Bukan Ubur-ubur Sejati
Meski dikenal sebagai blue bottle jellyfish, Physalia physalis sebenarnya bukan ubur-ubur sejati. Hewan ini merupakan koloni organisme kecil (zooid) yang hidup saling bergantung dan bekerja sebagai satu kesatuan.
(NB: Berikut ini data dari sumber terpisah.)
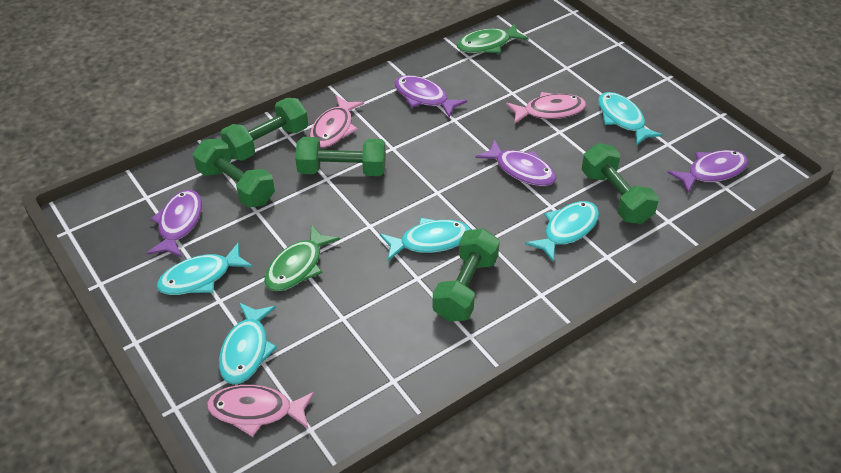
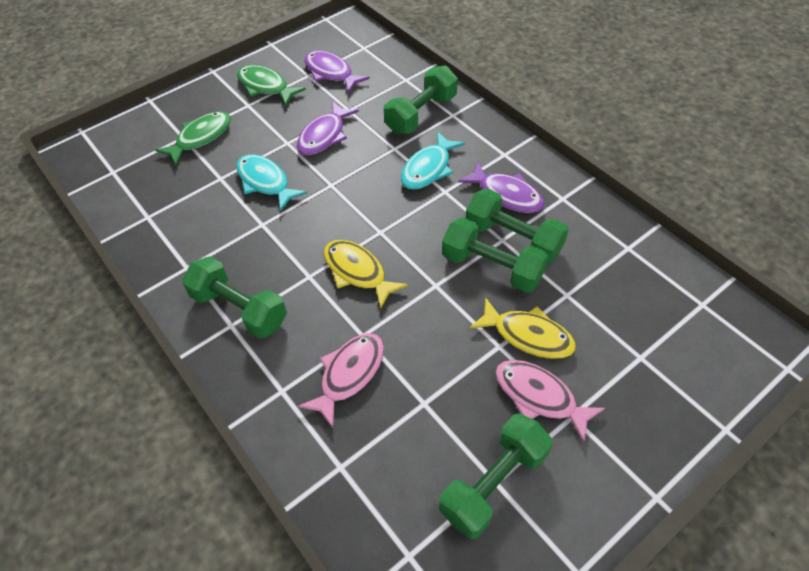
pink fish: [207,385,315,437] [310,95,364,148] [506,92,586,124] = 3 -> [298,333,384,428] [495,360,605,443] = 2
purple fish: [147,190,202,257] [394,75,467,117] [476,139,557,186] [667,150,748,193] = 4 -> [297,101,359,155] [304,51,370,93] [458,162,545,213] = 3
turquoise fish: [157,242,253,295] [219,303,277,384] [380,218,471,261] [525,201,599,262] [598,92,663,146] = 5 -> [236,154,307,212] [401,131,465,190] = 2
yellow fish: none = 0 -> [324,240,408,309] [469,297,576,359] = 2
Ciri-ciri Ubur-ubur Botol Biru
Blue bottle mudah dikenali dari pelampung berwarna biru yang mengapung di permukaan laut. Di bawahnya terdapat tentakel panjang yang mengandung bisa untuk menangkap mangsa dan melindungi diri.
Habitat
Ubur-ubur botol biru hidup di perairan hangat Samudra Atlantik, Pasifik, dan Hindia, terutama di sekitar wilayah khatulistiwa. Hewan ini tidak dapat berenang aktif sehingga pergerakannya mengikuti arus laut dan angin.
Apakah Beracun?
Ubur-ubur botol biru bukan hewan beracun, melainkan berbisa. Tentakelnya mengandung neurotoksin yang dapat menyebabkan nyeri hebat, iritasi, hingga reaksi serius pada sebagian orang.
Cara Berkembang Biak
Blue bottle berkembang biak secara seksual melalui metode broadcast spawning. Koloni jantan dan betina melepaskan sperma atau telur ke laut, lalu terjadi pembuahan di air hingga membentuk koloni baru.
Cara Mengatasi Sengatan
Jika tersengat ubur-ubur botol biru, segera keluar dari laut dan jangan menggosok area yang terkena sengatan. Bilas dengan air laut untuk menghilangkan sisa sel penyengat, kemudian rendam bagian yang tersengat dalam air hangat bersuhu sekitar 40°C selama 10 menit. Apabila nyeri tidak mereda atau muncul gejala yang semakin parah, segera cari pertolongan medis.